== Records for this task

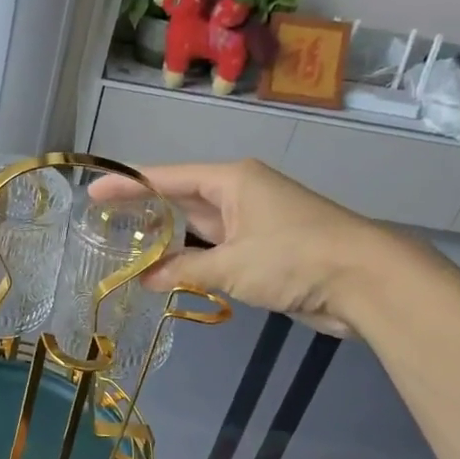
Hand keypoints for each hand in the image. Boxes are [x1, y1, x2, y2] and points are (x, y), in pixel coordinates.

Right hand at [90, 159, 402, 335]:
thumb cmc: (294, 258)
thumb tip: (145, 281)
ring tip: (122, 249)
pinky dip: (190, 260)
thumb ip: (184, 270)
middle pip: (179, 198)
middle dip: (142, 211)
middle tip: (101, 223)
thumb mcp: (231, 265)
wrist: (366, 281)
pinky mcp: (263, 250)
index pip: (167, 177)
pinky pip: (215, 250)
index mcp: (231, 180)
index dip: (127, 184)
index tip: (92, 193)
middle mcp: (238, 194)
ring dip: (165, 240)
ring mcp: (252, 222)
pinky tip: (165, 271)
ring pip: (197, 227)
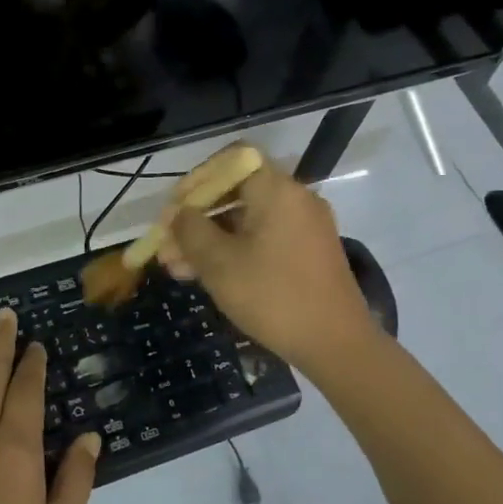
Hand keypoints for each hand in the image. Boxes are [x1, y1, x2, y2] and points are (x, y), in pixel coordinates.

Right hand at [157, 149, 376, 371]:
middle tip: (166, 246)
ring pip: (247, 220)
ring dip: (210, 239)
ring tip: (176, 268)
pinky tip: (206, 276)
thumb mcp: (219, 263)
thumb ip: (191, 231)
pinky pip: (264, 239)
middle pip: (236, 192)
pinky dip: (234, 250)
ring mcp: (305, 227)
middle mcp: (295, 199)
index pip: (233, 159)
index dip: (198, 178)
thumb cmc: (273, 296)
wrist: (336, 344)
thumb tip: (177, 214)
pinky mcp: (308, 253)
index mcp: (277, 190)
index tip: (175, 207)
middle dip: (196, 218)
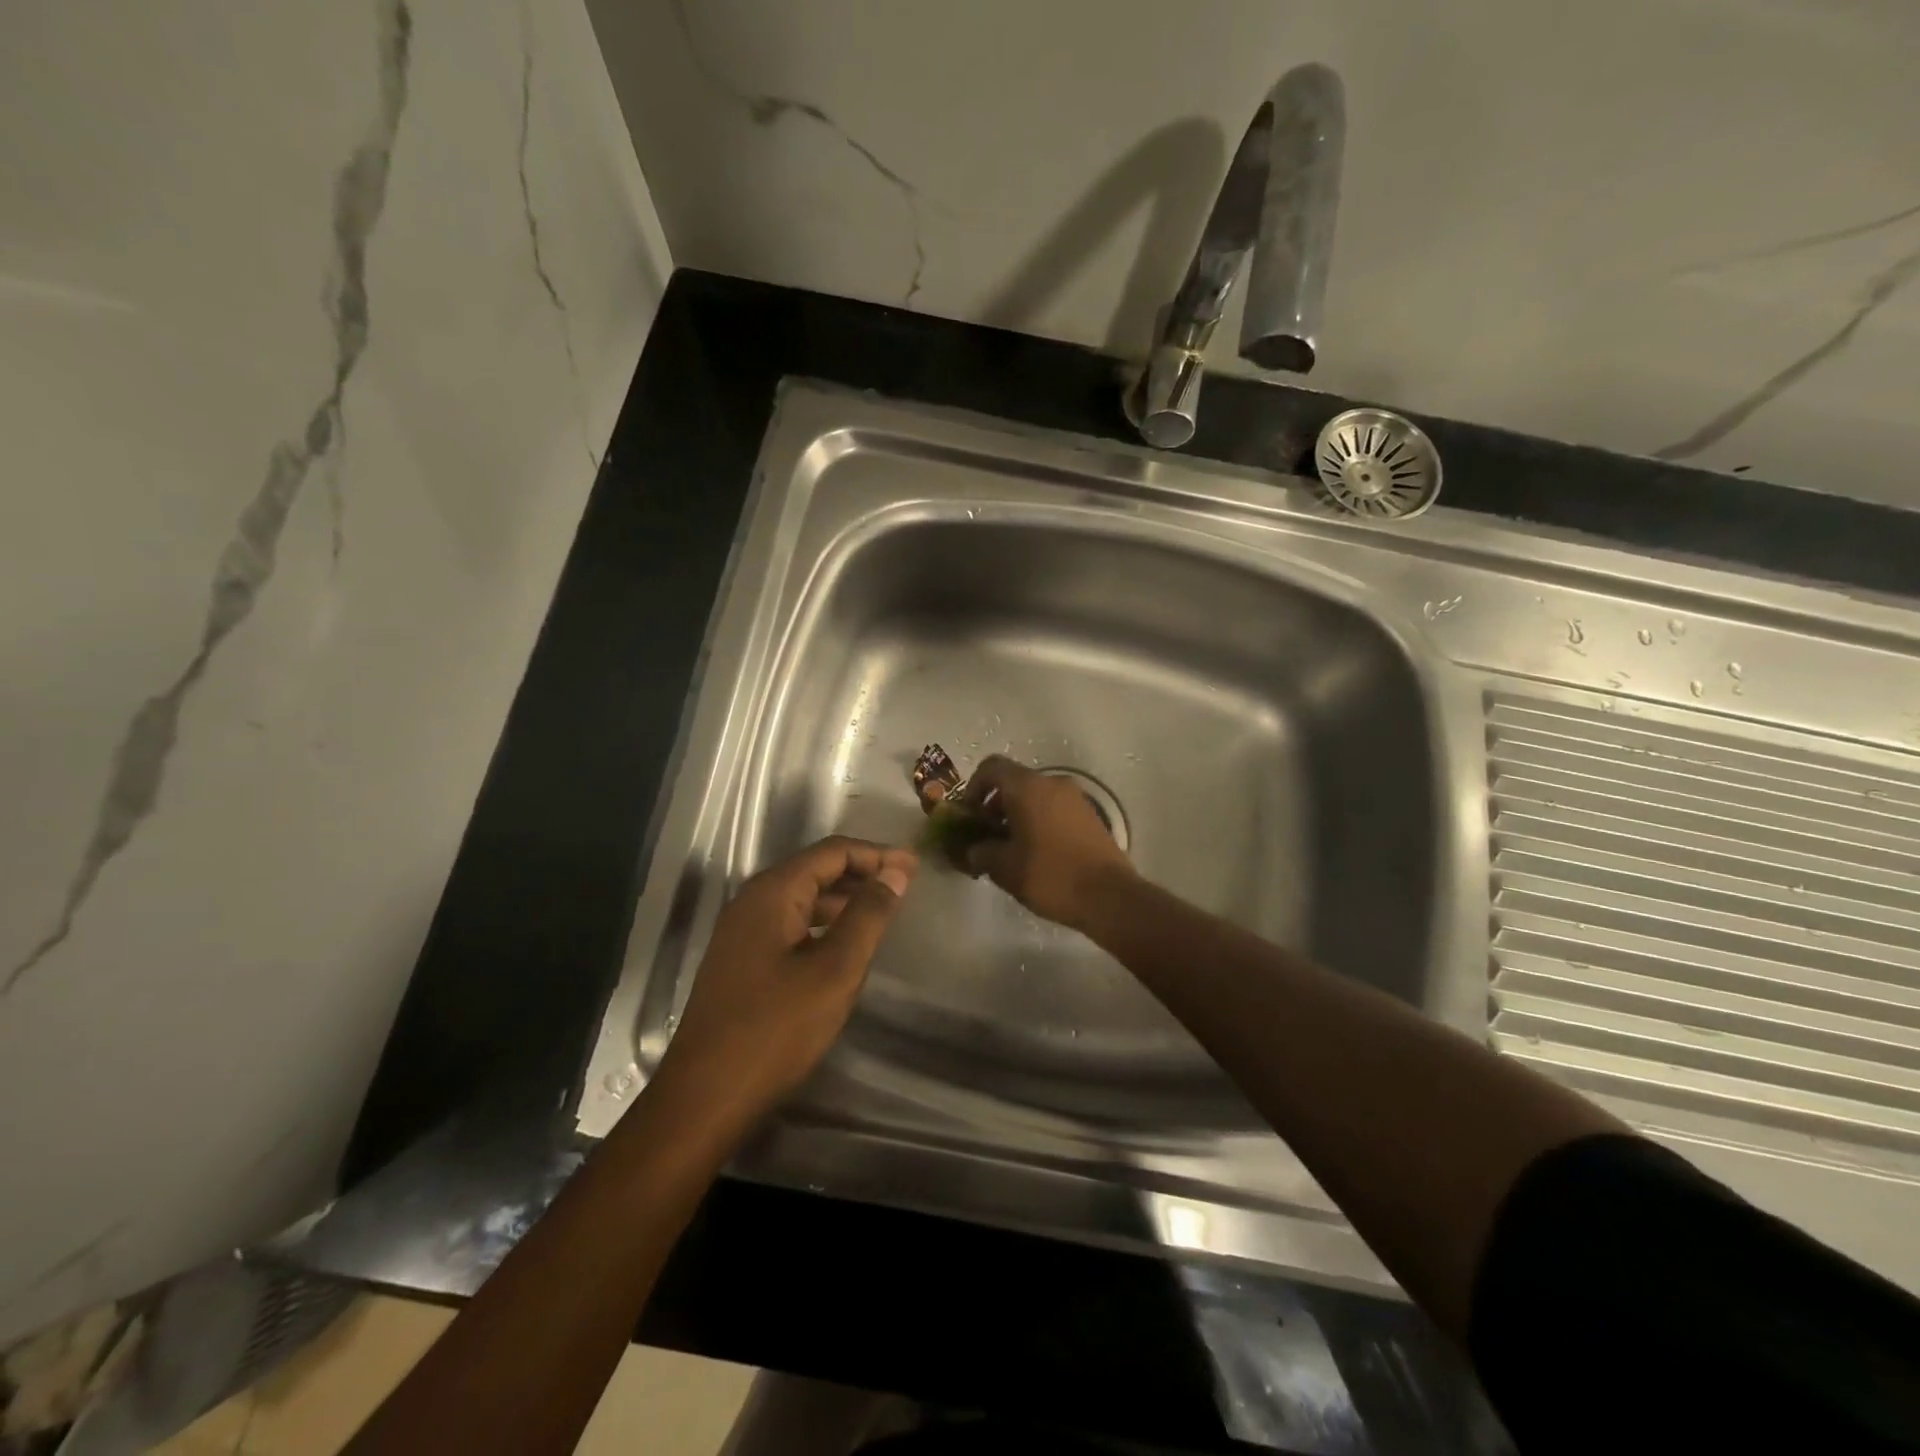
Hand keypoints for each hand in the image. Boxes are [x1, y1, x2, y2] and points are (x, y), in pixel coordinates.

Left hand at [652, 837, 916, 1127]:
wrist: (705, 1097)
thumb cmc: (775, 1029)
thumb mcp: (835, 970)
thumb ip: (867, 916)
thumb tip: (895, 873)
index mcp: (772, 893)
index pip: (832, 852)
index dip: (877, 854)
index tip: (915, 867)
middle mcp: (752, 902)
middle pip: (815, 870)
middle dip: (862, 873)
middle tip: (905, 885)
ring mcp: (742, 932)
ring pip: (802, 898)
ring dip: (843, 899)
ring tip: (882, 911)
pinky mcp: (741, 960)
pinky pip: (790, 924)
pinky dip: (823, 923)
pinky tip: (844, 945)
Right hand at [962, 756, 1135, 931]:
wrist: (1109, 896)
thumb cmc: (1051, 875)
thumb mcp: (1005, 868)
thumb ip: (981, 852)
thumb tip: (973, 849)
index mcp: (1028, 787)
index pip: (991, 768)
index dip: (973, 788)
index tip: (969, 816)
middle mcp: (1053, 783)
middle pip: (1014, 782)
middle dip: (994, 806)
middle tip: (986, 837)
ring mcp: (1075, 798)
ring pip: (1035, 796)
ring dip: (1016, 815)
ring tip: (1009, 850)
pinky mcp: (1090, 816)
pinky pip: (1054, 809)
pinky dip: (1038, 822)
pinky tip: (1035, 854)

====
== Records for this task

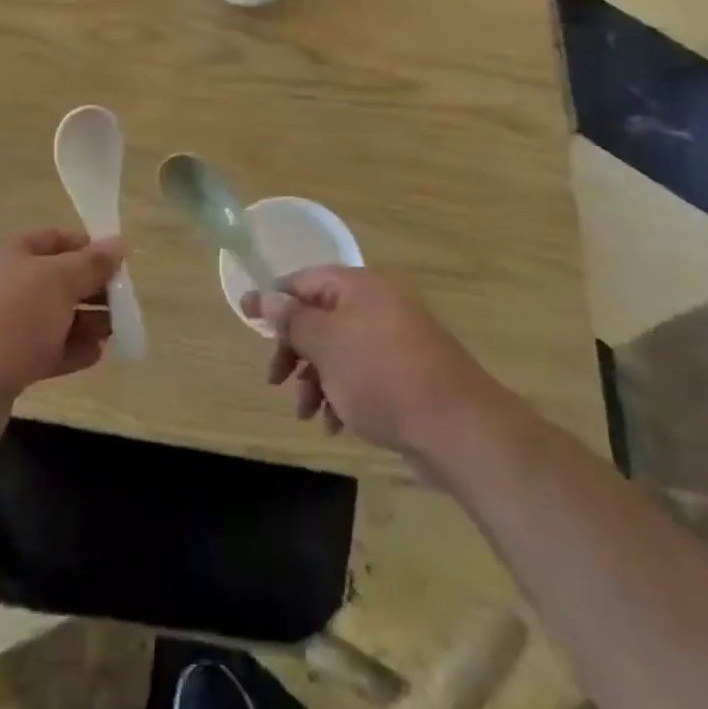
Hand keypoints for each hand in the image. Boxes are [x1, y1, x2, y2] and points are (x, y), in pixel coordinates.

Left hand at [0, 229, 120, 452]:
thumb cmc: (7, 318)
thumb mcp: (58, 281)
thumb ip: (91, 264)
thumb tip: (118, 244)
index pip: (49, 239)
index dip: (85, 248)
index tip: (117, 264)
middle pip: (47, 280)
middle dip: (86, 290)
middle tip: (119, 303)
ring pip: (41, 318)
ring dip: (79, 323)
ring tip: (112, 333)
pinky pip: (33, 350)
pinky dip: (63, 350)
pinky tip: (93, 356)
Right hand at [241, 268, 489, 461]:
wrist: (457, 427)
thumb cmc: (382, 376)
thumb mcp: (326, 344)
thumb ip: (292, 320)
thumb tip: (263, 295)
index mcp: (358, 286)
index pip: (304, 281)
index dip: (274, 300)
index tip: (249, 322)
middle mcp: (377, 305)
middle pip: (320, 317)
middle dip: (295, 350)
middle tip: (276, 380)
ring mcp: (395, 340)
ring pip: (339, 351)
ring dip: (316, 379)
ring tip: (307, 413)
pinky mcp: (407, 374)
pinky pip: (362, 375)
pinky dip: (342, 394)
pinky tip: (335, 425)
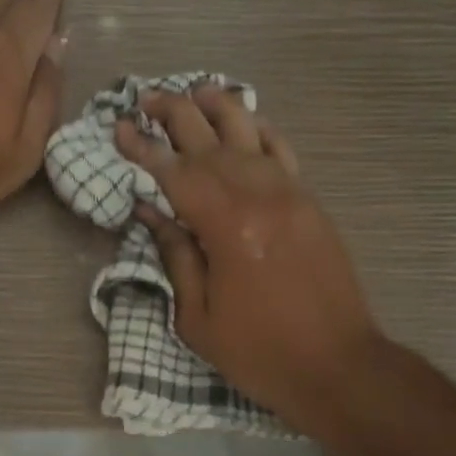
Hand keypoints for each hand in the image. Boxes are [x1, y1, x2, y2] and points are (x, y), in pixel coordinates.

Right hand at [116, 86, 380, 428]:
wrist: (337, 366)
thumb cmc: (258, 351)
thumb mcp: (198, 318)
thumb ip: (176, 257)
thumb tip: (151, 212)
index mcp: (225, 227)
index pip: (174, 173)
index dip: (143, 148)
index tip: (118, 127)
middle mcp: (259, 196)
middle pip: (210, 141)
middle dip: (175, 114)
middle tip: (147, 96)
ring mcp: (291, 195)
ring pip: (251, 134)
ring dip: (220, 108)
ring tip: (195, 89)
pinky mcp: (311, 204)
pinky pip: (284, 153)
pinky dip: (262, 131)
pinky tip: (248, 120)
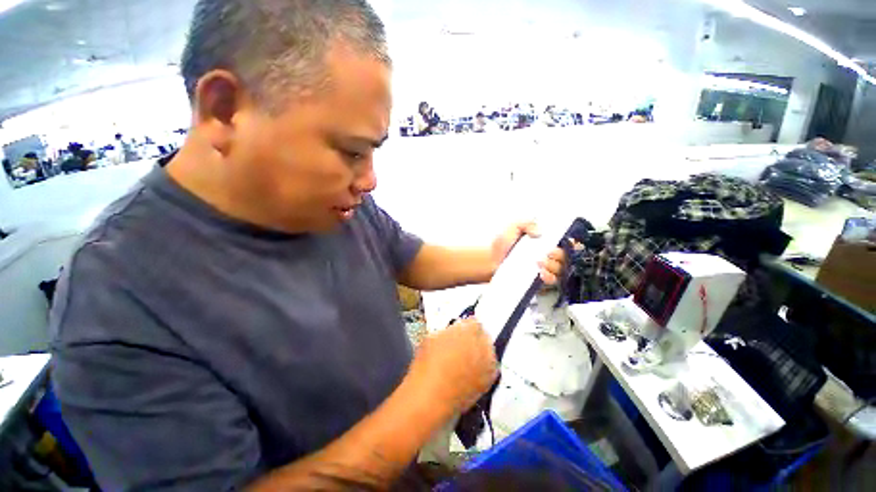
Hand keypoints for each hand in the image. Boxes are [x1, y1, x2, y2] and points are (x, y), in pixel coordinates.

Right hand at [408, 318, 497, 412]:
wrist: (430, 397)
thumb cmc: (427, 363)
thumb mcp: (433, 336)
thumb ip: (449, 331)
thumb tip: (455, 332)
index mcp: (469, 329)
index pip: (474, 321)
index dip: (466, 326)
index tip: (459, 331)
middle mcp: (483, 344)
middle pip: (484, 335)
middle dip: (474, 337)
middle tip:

====

Try it
Pictures are to be left out. Write out only the lines above starting at the one with "index pip: (233, 159)" and ending at the one with "middle dip: (862, 873)", both lines included, exactly.

Written solution
index pip: (233, 159)
index dip: (198, 178)
thumb cmc: (273, 296)
wrist: (336, 344)
thumb tip: (177, 214)
pinky mcp: (308, 253)
index mcp: (277, 190)
index tip: (175, 207)
middle dip: (196, 218)
Hand keypoints for each hand in the image. Boxes are [x1, y1, x2, y2] and points are (x, y), in pixel coordinates.

Left hand at [652, 837, 916, 1127]:
wrist: (705, 1097)
thumb cmc: (775, 1029)
thumb mcp: (835, 970)
thumb ip: (867, 916)
thumb tip: (895, 873)
index mcp: (772, 893)
index pip: (832, 852)
index dip: (877, 854)
index tip: (915, 867)
middle mcp: (752, 902)
middle pip: (815, 870)
middle dip: (862, 873)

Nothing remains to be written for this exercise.